Texto de estudo:
=====

Texto por Stephanie Souza
Na última sexta-feira do mês de outubro, o Terra SP foi tomado por um evento raro: Refused, uma das bandas mais influentes do hardcore e do punk dos anos 90, finalmente se apresentou em solo brasileiro. Em uma espera de quase 30 anos, fãs finalmente puderam dar um olá e um adeus agridoce à banda, que, infelizmente, se despede dos palcos para sempre nesse ano de 2025.
O evento, produzido pela Balaclava Records em parceria com a Powerline Music & Books, foi aberto pelo Eu Serei a Hiena, supergrupo experimental criado em 2005 por Fausto Oi, Nino Tenório, Wash de Souza e Paulo Sangiorgio, grandes nomes de bandas lendárias da cena hardcore punk brasileira, como o Dance of Days, Ratos de Porão e O Inimigo. A missão foi muito bem cumprida, já que nenhum integrante é exatamente estranho aos palcos, entregando um show intenso, cheio de dissonâncias e texturas sonoras que fogem do óbvio, preparando o terreno numa sensação de calma antes da tempestade. A banda, que já se definiu como “um escape completo do que todos tocavam em suas bandas principais”, montou uma setlist que passou por seus dois únicos álbuns de estúdio: Eu Serei a Hiena (2005) e Hominis Canidae (2009).

=====

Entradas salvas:

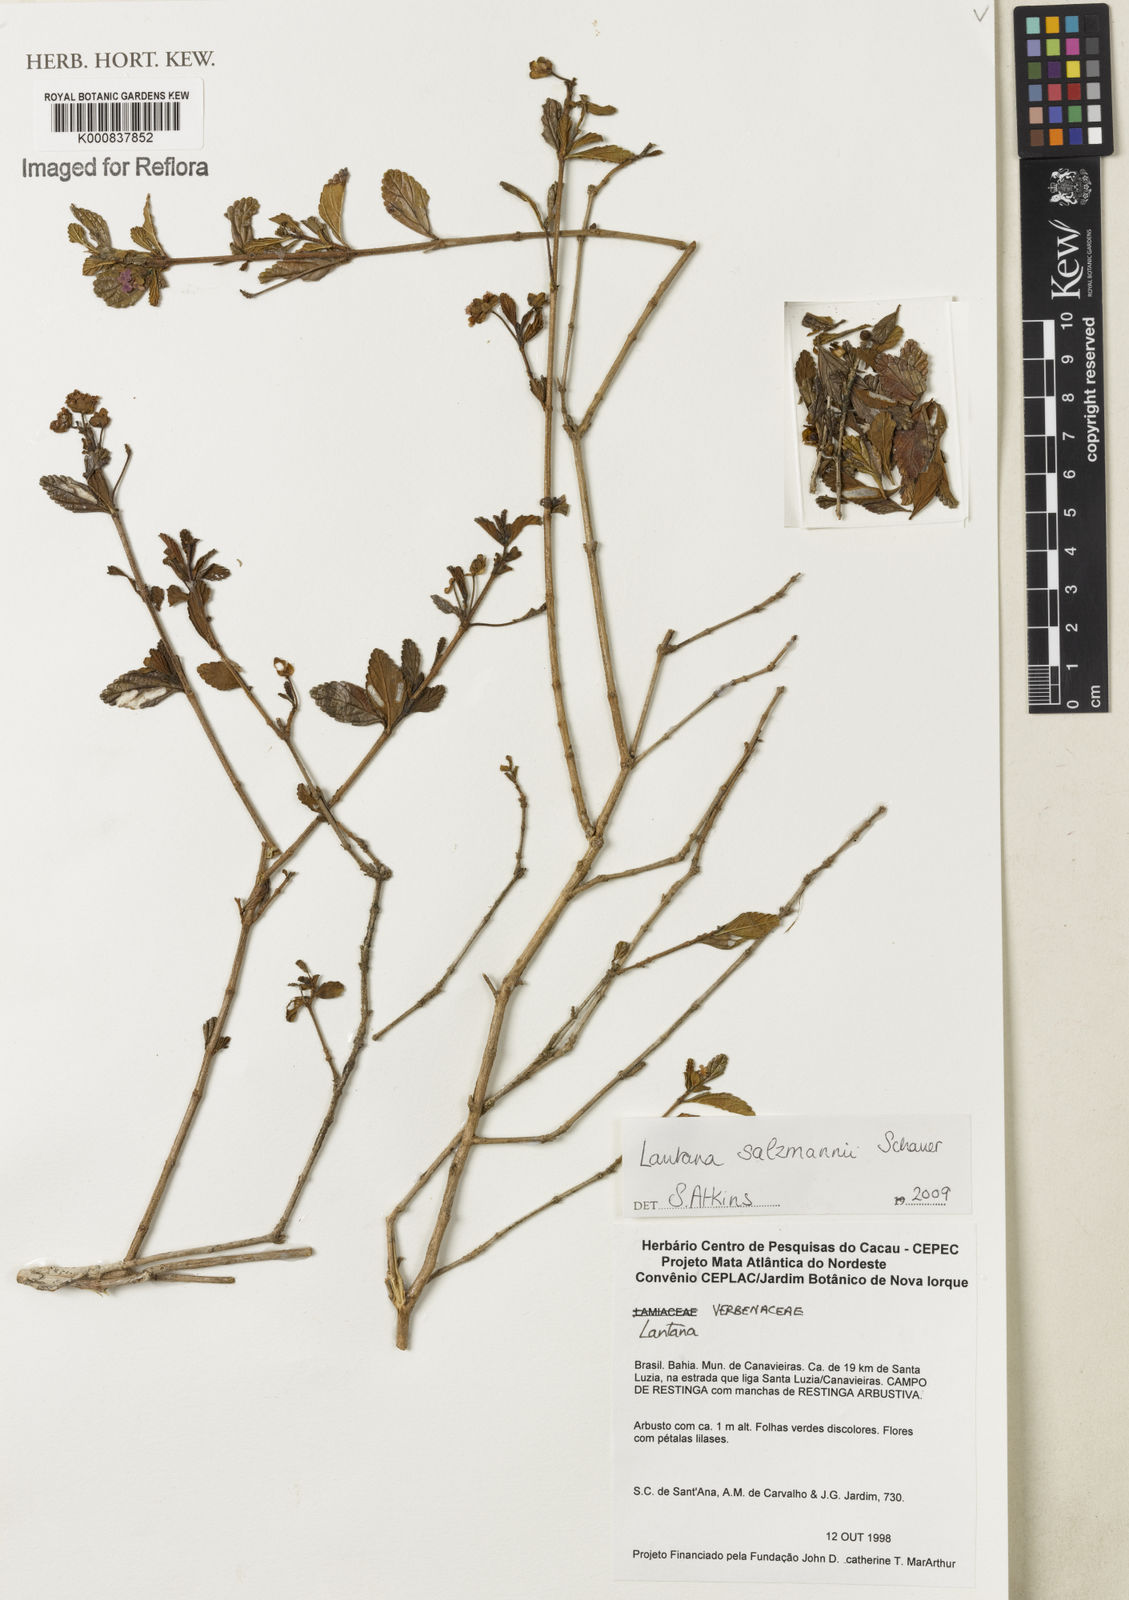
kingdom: Plantae
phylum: Tracheophyta
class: Magnoliopsida
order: Lamiales
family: Verbenaceae
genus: Lantana
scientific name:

=====

Tarefa:
Repita o trecho do texto sobre o show do Refused entre "Texto por Stephanie" e "ano de 2025.", inclusive. Não é preciso usar o material.

Resultado do exercício:
Texto por Stephanie Souza
Na última sexta-feira do mês de outubro, o Terra SP foi tomado por um evento raro: Refused, uma das bandas mais influentes do hardcore e do punk dos anos 90, finalmente se apresentou em solo brasileiro. Em uma espera de quase 30 anos, fãs finalmente puderam dar um olá e um adeus agridoce à banda, que, infelizmente, se despede dos palcos para sempre nesse ano de 2025.